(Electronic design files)
◆ ◆ ◆
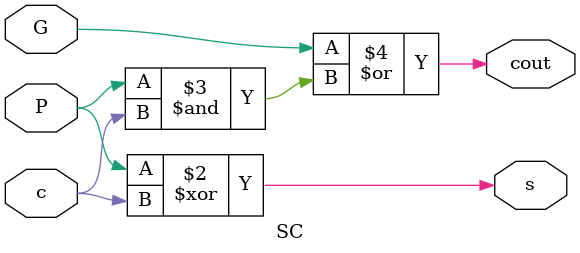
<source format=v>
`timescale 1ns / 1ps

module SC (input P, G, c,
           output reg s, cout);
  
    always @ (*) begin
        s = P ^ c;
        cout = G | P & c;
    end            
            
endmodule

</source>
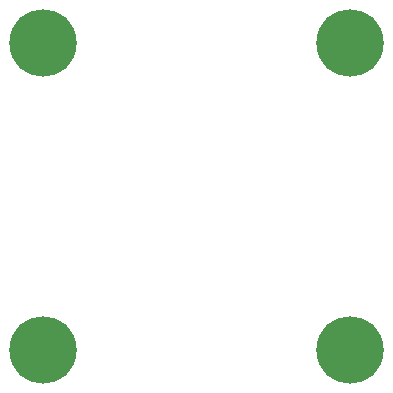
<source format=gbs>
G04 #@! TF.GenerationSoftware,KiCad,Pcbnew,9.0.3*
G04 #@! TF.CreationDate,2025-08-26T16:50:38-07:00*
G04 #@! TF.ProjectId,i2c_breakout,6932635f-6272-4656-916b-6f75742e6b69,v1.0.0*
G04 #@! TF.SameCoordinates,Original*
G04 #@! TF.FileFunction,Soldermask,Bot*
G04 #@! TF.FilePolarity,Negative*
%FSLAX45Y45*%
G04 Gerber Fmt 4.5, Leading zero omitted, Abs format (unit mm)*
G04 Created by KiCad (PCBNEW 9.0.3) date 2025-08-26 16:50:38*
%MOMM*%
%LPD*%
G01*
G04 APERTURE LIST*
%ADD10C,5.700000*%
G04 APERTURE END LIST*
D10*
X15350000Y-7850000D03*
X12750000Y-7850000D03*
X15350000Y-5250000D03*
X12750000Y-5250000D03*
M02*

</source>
◆ ◆ ◆
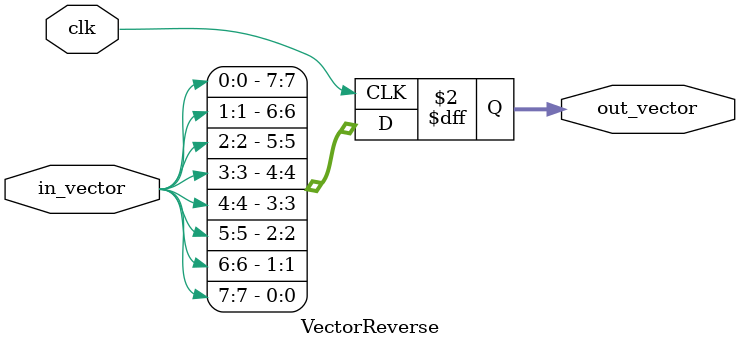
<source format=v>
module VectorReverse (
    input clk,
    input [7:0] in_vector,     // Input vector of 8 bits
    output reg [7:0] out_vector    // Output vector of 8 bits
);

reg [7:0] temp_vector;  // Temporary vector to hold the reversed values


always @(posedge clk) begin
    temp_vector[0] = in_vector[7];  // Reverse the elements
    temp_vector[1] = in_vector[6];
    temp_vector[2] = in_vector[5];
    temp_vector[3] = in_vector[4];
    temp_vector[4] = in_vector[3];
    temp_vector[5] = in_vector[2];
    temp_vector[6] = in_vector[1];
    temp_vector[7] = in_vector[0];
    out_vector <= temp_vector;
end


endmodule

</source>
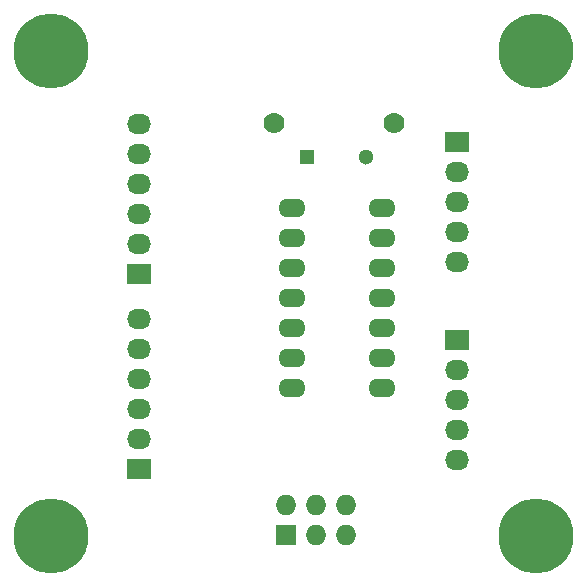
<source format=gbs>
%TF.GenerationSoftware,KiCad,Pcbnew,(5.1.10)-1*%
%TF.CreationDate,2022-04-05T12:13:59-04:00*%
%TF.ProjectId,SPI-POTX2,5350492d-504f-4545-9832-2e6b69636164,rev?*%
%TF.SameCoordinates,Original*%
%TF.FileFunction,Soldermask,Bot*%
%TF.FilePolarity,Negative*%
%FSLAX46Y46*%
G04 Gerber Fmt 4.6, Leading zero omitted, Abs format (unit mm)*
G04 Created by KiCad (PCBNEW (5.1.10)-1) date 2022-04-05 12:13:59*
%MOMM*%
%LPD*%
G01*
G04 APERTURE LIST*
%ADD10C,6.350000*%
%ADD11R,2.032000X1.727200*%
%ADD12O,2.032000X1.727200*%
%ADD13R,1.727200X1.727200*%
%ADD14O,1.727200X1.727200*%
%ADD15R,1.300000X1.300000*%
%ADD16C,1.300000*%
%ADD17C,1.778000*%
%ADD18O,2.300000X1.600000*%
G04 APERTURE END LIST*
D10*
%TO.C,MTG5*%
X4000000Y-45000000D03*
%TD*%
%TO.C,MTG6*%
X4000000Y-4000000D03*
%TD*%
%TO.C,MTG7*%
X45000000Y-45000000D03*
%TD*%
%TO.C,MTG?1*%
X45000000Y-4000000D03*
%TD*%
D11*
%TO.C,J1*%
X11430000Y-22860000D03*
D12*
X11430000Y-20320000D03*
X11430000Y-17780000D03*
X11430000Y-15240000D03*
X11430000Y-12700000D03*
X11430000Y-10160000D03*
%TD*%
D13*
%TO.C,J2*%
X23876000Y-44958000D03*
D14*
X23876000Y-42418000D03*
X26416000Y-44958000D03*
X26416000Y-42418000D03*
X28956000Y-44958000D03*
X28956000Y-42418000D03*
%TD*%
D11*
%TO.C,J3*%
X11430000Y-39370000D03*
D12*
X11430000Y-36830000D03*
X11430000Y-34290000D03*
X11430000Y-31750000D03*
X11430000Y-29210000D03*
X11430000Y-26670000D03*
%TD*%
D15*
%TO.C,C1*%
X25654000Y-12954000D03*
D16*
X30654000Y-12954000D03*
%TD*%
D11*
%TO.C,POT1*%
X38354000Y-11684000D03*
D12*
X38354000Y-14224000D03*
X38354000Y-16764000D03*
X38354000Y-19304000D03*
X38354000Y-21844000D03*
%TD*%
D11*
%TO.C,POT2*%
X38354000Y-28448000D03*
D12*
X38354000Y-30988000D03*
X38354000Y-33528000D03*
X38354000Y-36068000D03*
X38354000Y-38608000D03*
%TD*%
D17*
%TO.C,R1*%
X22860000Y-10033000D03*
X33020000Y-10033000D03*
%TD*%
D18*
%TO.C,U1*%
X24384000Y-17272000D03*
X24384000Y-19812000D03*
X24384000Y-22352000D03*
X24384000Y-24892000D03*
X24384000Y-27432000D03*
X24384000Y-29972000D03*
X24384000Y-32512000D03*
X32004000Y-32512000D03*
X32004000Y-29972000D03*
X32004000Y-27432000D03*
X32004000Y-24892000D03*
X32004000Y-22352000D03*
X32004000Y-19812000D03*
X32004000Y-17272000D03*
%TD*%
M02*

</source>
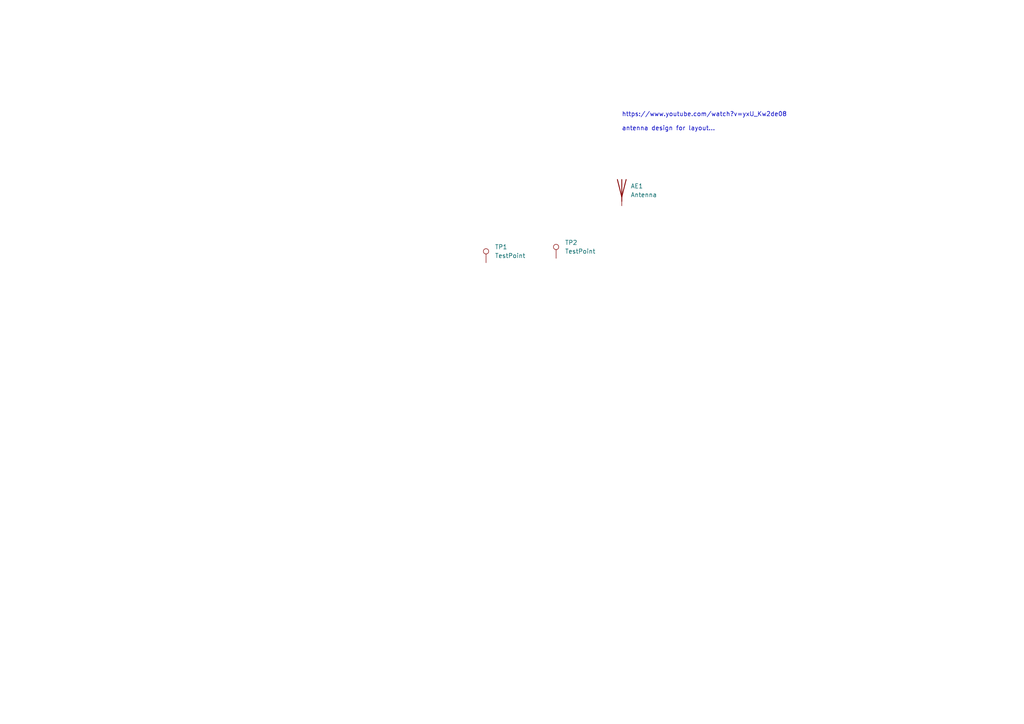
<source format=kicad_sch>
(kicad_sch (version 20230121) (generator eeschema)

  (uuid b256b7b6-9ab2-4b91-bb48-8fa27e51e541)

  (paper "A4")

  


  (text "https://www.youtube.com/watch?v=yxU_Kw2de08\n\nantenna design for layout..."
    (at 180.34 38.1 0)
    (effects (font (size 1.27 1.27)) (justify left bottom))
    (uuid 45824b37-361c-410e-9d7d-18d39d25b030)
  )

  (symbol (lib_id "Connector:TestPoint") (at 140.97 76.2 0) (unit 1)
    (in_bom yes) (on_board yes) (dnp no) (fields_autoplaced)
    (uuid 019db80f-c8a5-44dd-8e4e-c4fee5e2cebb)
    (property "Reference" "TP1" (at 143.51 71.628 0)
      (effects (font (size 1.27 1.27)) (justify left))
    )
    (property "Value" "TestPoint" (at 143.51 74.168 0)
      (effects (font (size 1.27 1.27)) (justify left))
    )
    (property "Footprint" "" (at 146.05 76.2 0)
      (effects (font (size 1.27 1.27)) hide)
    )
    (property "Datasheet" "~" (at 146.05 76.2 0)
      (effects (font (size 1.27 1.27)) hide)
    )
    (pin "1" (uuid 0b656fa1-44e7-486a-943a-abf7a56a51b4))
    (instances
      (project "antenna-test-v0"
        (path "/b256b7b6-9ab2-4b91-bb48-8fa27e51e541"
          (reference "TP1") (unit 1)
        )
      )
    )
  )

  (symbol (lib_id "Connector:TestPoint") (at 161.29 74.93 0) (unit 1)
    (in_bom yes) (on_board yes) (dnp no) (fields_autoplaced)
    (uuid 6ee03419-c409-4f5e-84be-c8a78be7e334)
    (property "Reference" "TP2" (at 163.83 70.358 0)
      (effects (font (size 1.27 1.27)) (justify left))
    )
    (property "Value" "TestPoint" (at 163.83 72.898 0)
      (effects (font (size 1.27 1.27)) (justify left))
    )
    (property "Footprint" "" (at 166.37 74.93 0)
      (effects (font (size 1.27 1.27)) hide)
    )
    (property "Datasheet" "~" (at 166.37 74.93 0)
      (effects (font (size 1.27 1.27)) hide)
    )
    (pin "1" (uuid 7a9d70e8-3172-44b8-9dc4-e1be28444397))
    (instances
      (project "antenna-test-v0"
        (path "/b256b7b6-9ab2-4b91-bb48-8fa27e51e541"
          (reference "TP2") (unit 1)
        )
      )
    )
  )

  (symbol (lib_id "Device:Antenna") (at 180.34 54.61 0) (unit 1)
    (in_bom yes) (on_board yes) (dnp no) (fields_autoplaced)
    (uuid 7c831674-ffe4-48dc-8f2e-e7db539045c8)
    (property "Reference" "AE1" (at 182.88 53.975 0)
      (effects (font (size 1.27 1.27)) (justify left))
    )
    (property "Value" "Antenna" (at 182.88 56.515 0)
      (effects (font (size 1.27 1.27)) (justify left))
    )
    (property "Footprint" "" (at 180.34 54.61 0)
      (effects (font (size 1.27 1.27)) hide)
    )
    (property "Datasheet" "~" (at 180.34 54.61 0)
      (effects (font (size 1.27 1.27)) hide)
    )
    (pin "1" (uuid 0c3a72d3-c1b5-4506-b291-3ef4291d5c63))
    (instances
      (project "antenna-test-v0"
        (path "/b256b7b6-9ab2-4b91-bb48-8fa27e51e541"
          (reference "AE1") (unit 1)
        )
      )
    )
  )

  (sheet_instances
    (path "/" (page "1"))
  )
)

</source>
◆ ◆ ◆
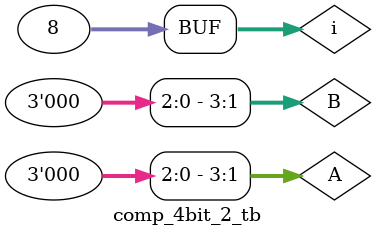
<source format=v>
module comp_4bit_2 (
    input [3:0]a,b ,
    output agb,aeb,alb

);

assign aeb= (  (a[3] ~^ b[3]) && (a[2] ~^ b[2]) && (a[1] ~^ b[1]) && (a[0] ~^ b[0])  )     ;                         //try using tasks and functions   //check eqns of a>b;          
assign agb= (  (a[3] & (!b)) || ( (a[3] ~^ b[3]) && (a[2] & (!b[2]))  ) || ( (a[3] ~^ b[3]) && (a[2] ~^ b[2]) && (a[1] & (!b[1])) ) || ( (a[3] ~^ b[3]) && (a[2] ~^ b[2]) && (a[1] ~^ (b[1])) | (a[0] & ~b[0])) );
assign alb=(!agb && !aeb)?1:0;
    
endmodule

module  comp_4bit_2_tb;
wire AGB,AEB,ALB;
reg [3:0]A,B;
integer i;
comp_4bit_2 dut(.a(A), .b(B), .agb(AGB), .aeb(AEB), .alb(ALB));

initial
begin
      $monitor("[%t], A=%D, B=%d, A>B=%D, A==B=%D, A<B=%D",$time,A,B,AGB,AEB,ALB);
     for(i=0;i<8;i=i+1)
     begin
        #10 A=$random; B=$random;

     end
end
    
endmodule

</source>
◆ ◆ ◆
**YOUR TASK**
Looking at the data above, how many lines hold the word "Soldermask"? Respond with the number alone.

**TASK SOLUTION**
2